Input data:
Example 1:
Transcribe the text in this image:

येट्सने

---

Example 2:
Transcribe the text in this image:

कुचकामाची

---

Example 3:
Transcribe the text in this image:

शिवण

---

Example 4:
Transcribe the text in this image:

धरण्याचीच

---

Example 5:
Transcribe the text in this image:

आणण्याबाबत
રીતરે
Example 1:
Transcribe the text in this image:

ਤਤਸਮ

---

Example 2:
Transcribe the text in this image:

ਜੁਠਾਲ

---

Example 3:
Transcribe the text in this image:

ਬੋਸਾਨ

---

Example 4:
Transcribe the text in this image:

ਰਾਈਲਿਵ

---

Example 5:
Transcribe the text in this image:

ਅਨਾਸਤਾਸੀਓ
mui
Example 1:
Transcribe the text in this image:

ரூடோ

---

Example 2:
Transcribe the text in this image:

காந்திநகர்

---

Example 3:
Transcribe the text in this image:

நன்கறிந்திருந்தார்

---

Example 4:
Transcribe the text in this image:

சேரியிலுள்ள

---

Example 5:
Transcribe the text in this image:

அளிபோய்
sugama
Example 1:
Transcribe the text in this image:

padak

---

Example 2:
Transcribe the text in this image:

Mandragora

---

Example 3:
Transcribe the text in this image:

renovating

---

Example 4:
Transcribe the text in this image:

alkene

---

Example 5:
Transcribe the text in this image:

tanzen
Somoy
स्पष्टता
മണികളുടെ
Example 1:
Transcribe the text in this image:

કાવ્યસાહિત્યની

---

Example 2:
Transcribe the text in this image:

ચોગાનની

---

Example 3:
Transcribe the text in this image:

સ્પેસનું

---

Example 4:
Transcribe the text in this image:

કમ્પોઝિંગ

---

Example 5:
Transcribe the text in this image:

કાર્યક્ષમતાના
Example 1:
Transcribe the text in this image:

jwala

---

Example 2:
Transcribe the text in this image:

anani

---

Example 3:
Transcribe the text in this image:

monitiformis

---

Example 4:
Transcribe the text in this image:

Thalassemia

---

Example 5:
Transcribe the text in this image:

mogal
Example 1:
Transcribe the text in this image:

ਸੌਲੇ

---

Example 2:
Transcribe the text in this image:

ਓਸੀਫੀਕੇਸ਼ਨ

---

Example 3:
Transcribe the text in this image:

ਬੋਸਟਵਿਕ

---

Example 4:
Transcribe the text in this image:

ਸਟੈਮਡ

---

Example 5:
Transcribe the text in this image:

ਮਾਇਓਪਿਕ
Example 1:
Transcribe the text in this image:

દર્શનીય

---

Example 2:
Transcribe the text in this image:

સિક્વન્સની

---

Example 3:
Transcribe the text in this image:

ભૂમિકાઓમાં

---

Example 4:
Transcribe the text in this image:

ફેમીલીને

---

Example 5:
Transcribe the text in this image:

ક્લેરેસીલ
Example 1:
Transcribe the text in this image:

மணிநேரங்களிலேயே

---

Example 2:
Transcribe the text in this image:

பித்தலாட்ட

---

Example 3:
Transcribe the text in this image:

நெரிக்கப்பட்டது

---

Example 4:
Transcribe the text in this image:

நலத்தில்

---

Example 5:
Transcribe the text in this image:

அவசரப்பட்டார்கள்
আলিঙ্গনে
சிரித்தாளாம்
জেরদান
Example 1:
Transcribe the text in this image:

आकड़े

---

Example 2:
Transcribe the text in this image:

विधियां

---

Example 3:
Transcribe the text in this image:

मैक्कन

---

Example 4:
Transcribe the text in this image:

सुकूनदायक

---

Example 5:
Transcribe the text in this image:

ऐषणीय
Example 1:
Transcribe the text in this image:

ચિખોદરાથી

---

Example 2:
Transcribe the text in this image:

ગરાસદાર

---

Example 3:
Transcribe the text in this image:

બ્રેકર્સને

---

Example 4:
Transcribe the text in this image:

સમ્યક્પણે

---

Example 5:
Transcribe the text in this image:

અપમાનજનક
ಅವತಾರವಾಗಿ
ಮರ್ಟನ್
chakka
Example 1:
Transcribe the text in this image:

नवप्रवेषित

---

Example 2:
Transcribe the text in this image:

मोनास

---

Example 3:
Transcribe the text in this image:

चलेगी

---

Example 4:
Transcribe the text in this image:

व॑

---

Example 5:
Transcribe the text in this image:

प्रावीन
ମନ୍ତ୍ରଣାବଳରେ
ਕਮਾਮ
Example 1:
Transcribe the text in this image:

What you have to do:
A verbatim copy of the listing is needed.

Worked solution:
Example 1:
Transcribe the text in this image:

येट्सने

---

Example 2:
Transcribe the text in this image:

कुचकामाची

---

Example 3:
Transcribe the text in this image:

शिवण

---

Example 4:
Transcribe the text in this image:

धरण्याचीच

---

Example 5:
Transcribe the text in this image:

आणण्याबाबत
રીતરે
Example 1:
Transcribe the text in this image:

ਤਤਸਮ

---

Example 2:
Transcribe the text in this image:

ਜੁਠਾਲ

---

Example 3:
Transcribe the text in this image:

ਬੋਸਾਨ

---

Example 4:
Transcribe the text in this image:

ਰਾਈਲਿਵ

---

Example 5:
Transcribe the text in this image:

ਅਨਾਸਤਾਸੀਓ
mui
Example 1:
Transcribe the text in this image:

ரூடோ

---

Example 2:
Transcribe the text in this image:

காந்திநகர்

---

Example 3:
Transcribe the text in this image:

நன்கறிந்திருந்தார்

---

Example 4:
Transcribe the text in this image:

சேரியிலுள்ள

---

Example 5:
Transcribe the text in this image:

அளிபோய்
sugama
Example 1:
Transcribe the text in this image:

padak

---

Example 2:
Transcribe the text in this image:

Mandragora

---

Example 3:
Transcribe the text in this image:

renovating

---

Example 4:
Transcribe the text in this image:

alkene

---

Example 5:
Transcribe the text in this image:

tanzen
Somoy
स्पष्टता
മണികളുടെ
Example 1:
Transcribe the text in this image:

કાવ્યસાહિત્યની

---

Example 2:
Transcribe the text in this image:

ચોગાનની

---

Example 3:
Transcribe the text in this image:

સ્પેસનું

---

Example 4:
Transcribe the text in this image:

કમ્પોઝિંગ

---

Example 5:
Transcribe the text in this image:

કાર્યક્ષમતાના
Example 1:
Transcribe the text in this image:

jwala

---

Example 2:
Transcribe the text in this image:

anani

---

Example 3:
Transcribe the text in this image:

monitiformis

---

Example 4:
Transcribe the text in this image:

Thalassemia

---

Example 5:
Transcribe the text in this image:

mogal
Example 1:
Transcribe the text in this image:

ਸੌਲੇ

---

Example 2:
Transcribe the text in this image:

ਓਸੀਫੀਕੇਸ਼ਨ

---

Example 3:
Transcribe the text in this image:

ਬੋਸਟਵਿਕ

---

Example 4:
Transcribe the text in this image:

ਸਟੈਮਡ

---

Example 5:
Transcribe the text in this image:

ਮਾਇਓਪਿਕ
Example 1:
Transcribe the text in this image:

દર્શનીય

---

Example 2:
Transcribe the text in this image:

સિક્વન્સની

---

Example 3:
Transcribe the text in this image:

ભૂમિકાઓમાં

---

Example 4:
Transcribe the text in this image:

ફેમીલીને

---

Example 5:
Transcribe the text in this image:

ક્લેરેસીલ
Example 1:
Transcribe the text in this image:

மணிநேரங்களிலேயே

---

Example 2:
Transcribe the text in this image:

பித்தலாட்ட

---

Example 3:
Transcribe the text in this image:

நெரிக்கப்பட்டது

---

Example 4:
Transcribe the text in this image:

நலத்தில்

---

Example 5:
Transcribe the text in this image:

அவசரப்பட்டார்கள்
আলিঙ্গনে
சிரித்தாளாம்
জেরদান
Example 1:
Transcribe the text in this image:

आकड़े

---

Example 2:
Transcribe the text in this image:

विधियां

---

Example 3:
Transcribe the text in this image:

मैक्कन

---

Example 4:
Transcribe the text in this image:

सुकूनदायक

---

Example 5:
Transcribe the text in this image:

ऐषणीय
Example 1:
Transcribe the text in this image:

ચિખોદરાથી

---

Example 2:
Transcribe the text in this image:

ગરાસદાર

---

Example 3:
Transcribe the text in this image:

બ્રેકર્સને

---

Example 4:
Transcribe the text in this image:

સમ્યક્પણે

---

Example 5:
Transcribe the text in this image:

અપમાનજનક
ಅವತಾರವಾಗಿ
ಮರ್ಟನ್
chakka
Example 1:
Transcribe the text in this image:

नवप्रवेषित

---

Example 2:
Transcribe the text in this image:

मोनास

---

Example 3:
Transcribe the text in this image:

चलेगी

---

Example 4:
Transcribe the text in this image:

व॑

---

Example 5:
Transcribe the text in this image:

प्रावीन
ମନ୍ତ୍ରଣାବଳରେ
ਕਮਾਮ
Example 1:
Transcribe the text in this image:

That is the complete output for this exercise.